A while ago, I made a python function which took a URL of an image and passed it to Imgur's API v2. Since I've been notified that the v2 API is going to be deprecated, I've attempted to make it using API v3.
As they say in the Imgur API documentation:
[Sending] an authorization header with your client_id along with your requests [...] also works if you'd like to upload images anonymously (without the image being tied to an account). This lets us know which application is accessing the API.**
Authorization: Client-ID YOURCLIENTID
It's unclear to me (especially with the italics they put) whether they mean that the header should be {'Authorization': 'Client-ID ' + clientID}, or {'Authorization: Client-ID ': clientID}, or {'Authorization:', 'Client-ID ' + clientID}, or some other variation...
Either way, I tried and this is what I got (using Python 2.7.3):
def sideLoad(imgURL):
img = urllib.quote_plus(imgURL)
req = urllib2.Request('https://api.imgur.com/3/image',
urllib.urlencode([('image', img),
('key', clientSecret)]))
req.add_header('Authorization', 'Client-ID ' + clientID)
response = urllib2.urlopen(req)
return response.geturl()
This seems to me like it does everything Imgur wants me to do: I've got the right endpoint, passing data to urllib2.Request makes it a POST request according to the Python docs, I'm passing the image parameter with the form-encoded URL, I also tried giving it my client secret as a POST parameter since I got an error saying I need an ID (even though there is no mention of the need for me to use my client secret anywhere in the relevant documentation). I add the Authorization header and it seems to be the right form, so... why am I getting an Error 400: Bad Request?

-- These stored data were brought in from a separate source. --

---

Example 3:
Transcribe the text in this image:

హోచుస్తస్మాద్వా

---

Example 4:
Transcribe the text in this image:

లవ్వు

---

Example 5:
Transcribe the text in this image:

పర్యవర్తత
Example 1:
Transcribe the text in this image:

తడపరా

Side-question: I might be able to debug it myself if I could see the actual error Imgur returns, but because it returns an erroneous HTTP status, Python dies and gives me one of those nauseating stack traces. Is there any way I could have Python stop whining and give me the error message JSON that I know Imgur returns?
Well, I'll be damned. I tried taking out the encoding functions and just straight up forming the string, and I got it to work. I guess Imgur's API expects the non-form-encoded URL?

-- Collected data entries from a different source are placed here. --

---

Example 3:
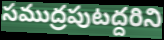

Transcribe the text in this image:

సముద్రపుటద్దరిని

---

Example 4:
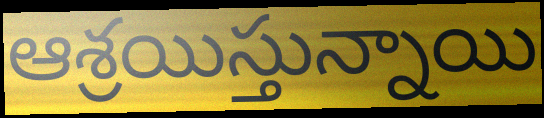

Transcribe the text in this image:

ఆశ్రయిస్తున్నాయి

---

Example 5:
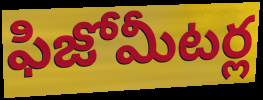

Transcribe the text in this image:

ఫిజోమీటర్ల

Oh... or was it because I used both quote_plus() and url_encode(), encoding the URL twice? That seems even more likely...
This is my working solution, at long last, for something that took me a day when I thought it'd take an hour at most:
def sideLoad(imgURL):
img = urllib.quote_plus(imgURL)
req = urllib2.Request('https://api.imgur.com/3/image', 'image=' + img)

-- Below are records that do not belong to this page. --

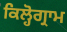
ਕਿਲ੍ਹੋਗ੍ਰਾਮ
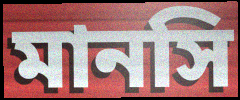
মানসি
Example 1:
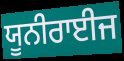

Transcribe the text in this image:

ਯੂਨੀਰਾਈਜ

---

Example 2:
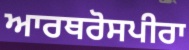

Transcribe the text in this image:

ਆਰਥਰੋਸਪੀਰਾ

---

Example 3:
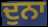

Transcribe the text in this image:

ਦੁਨਾ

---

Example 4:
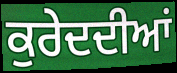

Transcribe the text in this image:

ਕੁਰੇਦਦੀਆਂ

req.add_header('Authorization', 'Client-ID ' + clientID)
response = urllib2.urlopen(req)
response = json.loads(response.read())
return str(response[u'data'][u'link'])
It's not a final version, mind you, it still lacks some testing (I'll see whether I can get rid of quote_plus(), or if it's perhaps preferable to use url_encode alone) as well as error handling (especially for big gifs, the most frequent case of failure).
I hope this helps! I searched all over Google, Imgur and Stack Overflow and the information about anonymous usage of APIv3 were confusing (and drowned in a sea of utterly horrifying OAuth2 stuff).
In python 3.4 using urllib I was able to do it like this:
import urllib.request
import json
opener = urllib.request.build_opener()
opener.addheaders = [("Authorization", "Client-ID"+ yourClientId)]
jsonStr = opener.open("https://api.imgur.com/3/image/"+pictureId).read().decode("utf-8")
jsonObj = json.loads(jsonStr)
#jsonObj is a python dictionary of the imgur json response.